RECORDS SHOWN:
____

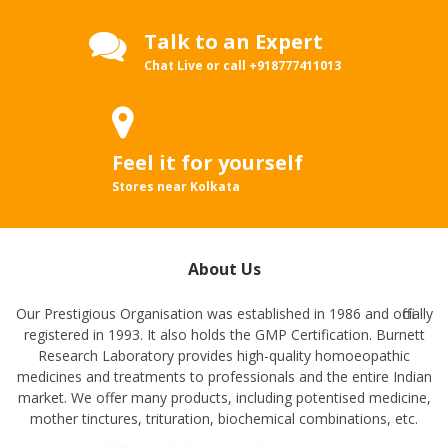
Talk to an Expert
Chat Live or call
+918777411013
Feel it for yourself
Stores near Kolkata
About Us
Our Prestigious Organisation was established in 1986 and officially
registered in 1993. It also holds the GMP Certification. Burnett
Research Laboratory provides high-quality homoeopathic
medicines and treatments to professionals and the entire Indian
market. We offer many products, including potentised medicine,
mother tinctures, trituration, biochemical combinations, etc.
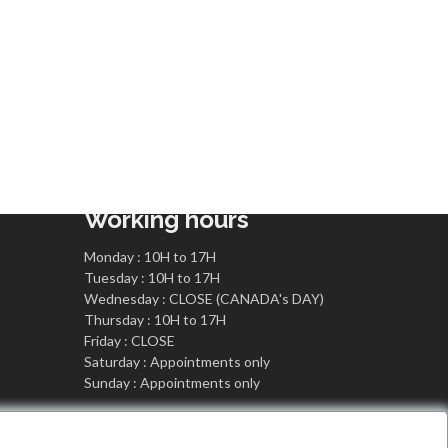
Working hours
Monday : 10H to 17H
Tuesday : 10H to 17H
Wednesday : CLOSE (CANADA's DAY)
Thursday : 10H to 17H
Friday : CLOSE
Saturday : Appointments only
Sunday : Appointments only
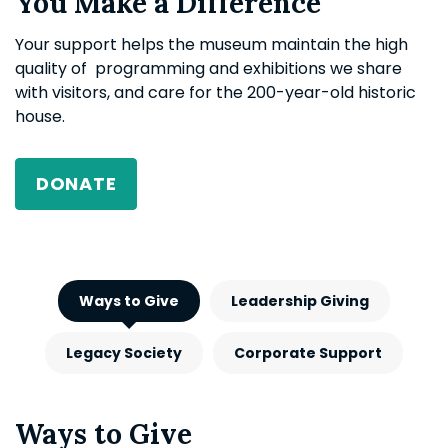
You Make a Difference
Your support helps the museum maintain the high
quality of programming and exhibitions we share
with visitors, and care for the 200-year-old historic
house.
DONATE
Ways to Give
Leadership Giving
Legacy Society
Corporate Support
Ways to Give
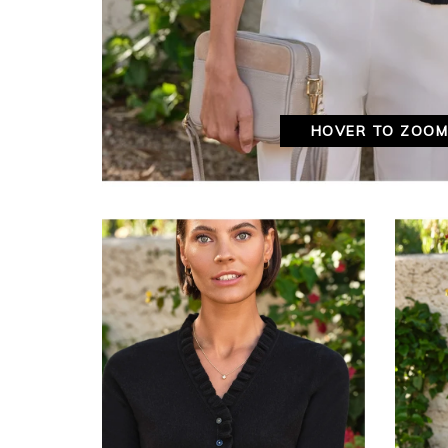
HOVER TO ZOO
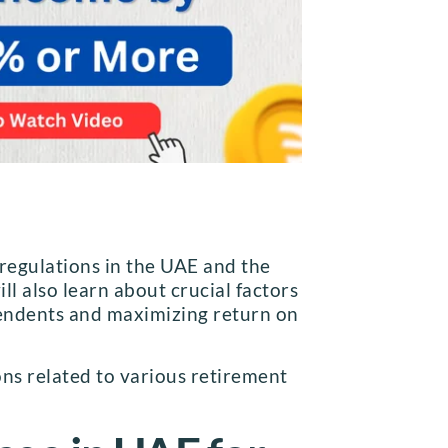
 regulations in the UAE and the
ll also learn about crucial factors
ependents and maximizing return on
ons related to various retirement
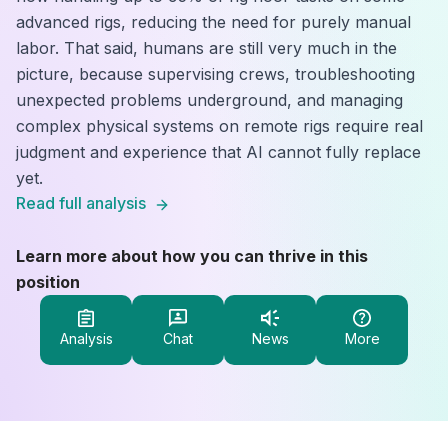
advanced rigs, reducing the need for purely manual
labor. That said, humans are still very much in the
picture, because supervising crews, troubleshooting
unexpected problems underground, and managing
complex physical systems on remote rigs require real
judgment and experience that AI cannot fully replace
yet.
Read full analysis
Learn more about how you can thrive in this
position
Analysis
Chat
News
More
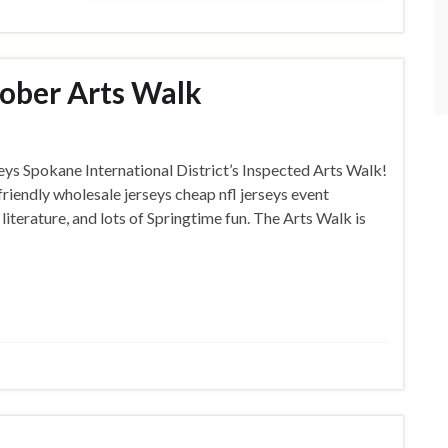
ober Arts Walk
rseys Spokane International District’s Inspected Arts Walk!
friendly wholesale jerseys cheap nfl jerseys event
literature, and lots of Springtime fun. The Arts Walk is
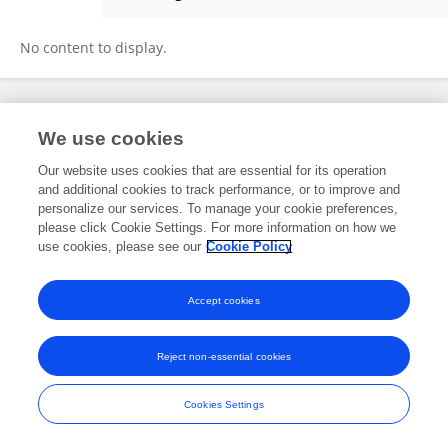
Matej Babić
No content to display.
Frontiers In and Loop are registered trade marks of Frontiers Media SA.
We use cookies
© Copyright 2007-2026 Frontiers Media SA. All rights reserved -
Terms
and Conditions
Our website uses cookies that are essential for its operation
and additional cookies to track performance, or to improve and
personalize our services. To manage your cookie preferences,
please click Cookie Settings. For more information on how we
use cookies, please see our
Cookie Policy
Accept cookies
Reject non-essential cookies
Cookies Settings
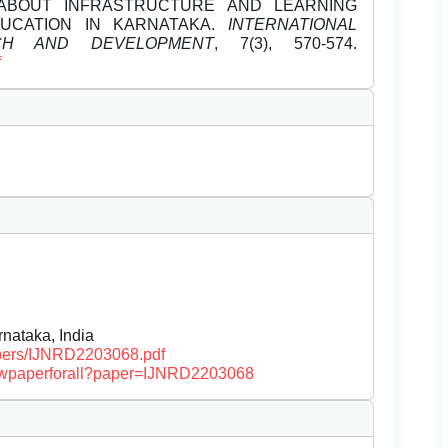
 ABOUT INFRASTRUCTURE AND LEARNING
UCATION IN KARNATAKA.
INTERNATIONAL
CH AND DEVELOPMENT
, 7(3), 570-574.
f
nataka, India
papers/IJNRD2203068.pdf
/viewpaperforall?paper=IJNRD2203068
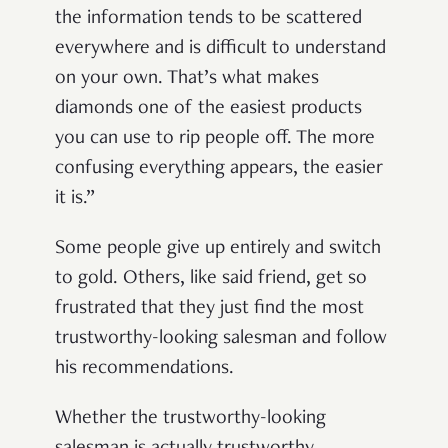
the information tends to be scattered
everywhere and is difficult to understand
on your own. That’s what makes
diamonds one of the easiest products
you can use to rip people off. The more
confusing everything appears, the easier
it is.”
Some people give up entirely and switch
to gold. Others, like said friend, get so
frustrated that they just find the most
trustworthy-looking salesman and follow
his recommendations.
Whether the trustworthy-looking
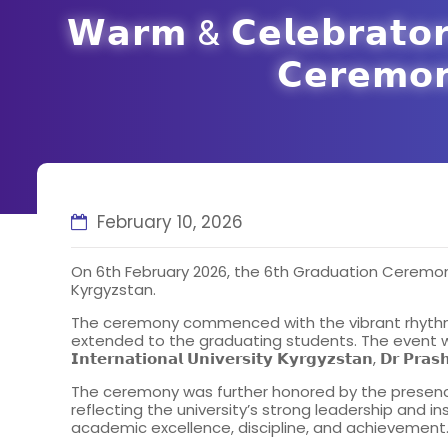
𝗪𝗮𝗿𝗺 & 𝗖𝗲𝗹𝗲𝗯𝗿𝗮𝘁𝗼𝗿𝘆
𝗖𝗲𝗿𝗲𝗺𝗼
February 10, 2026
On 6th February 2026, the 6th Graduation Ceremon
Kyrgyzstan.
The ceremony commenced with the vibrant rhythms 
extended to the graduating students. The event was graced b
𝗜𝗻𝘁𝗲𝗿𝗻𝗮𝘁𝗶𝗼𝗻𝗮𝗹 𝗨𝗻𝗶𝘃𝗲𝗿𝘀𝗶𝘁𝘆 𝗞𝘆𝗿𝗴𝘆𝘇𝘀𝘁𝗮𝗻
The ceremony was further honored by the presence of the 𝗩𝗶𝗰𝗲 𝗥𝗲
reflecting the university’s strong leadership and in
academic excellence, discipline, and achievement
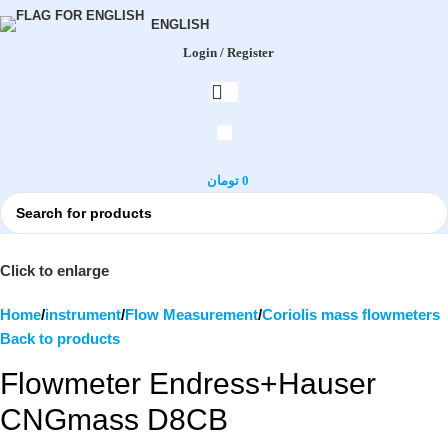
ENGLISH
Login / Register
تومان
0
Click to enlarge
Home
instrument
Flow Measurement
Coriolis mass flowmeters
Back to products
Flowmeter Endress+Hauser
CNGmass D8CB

____

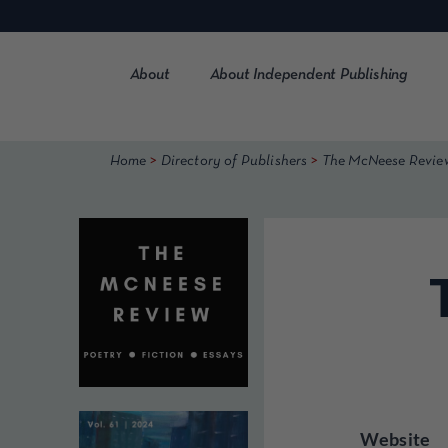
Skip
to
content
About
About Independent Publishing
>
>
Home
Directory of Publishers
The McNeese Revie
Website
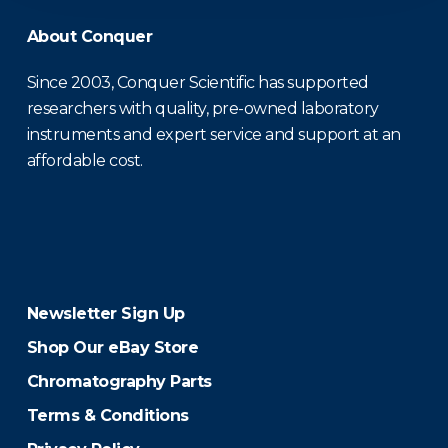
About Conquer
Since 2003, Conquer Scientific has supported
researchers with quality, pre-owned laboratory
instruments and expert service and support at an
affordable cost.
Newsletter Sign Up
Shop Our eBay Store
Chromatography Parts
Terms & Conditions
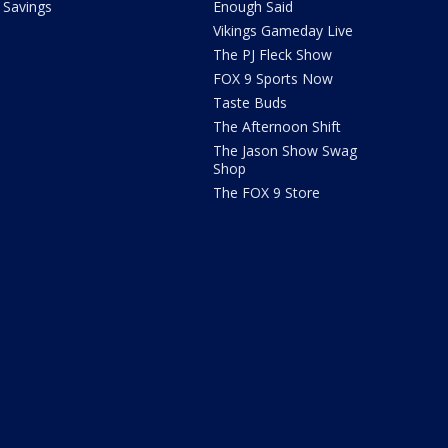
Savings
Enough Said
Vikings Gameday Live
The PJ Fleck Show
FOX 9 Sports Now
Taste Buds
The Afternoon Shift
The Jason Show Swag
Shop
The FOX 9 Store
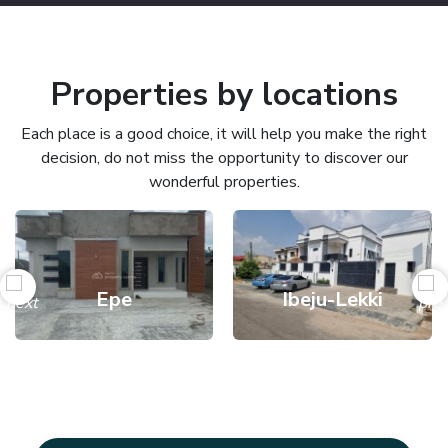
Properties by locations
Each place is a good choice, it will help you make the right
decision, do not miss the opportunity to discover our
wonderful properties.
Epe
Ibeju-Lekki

____

Copy the text of the records word for word, from the line containing "You Make a Difference" through the line containing "HOVER TO ZOO", including both of those lines. Omit the picture markers.

You Make a Difference
Your support helps the museum maintain the high
quality of programming and exhibitions we share
with visitors, and care for the 200-year-old historic
house.
DONATE
Ways to Give
Leadership Giving
Legacy Society
Corporate Support
Ways to Give
HOVER TO ZOO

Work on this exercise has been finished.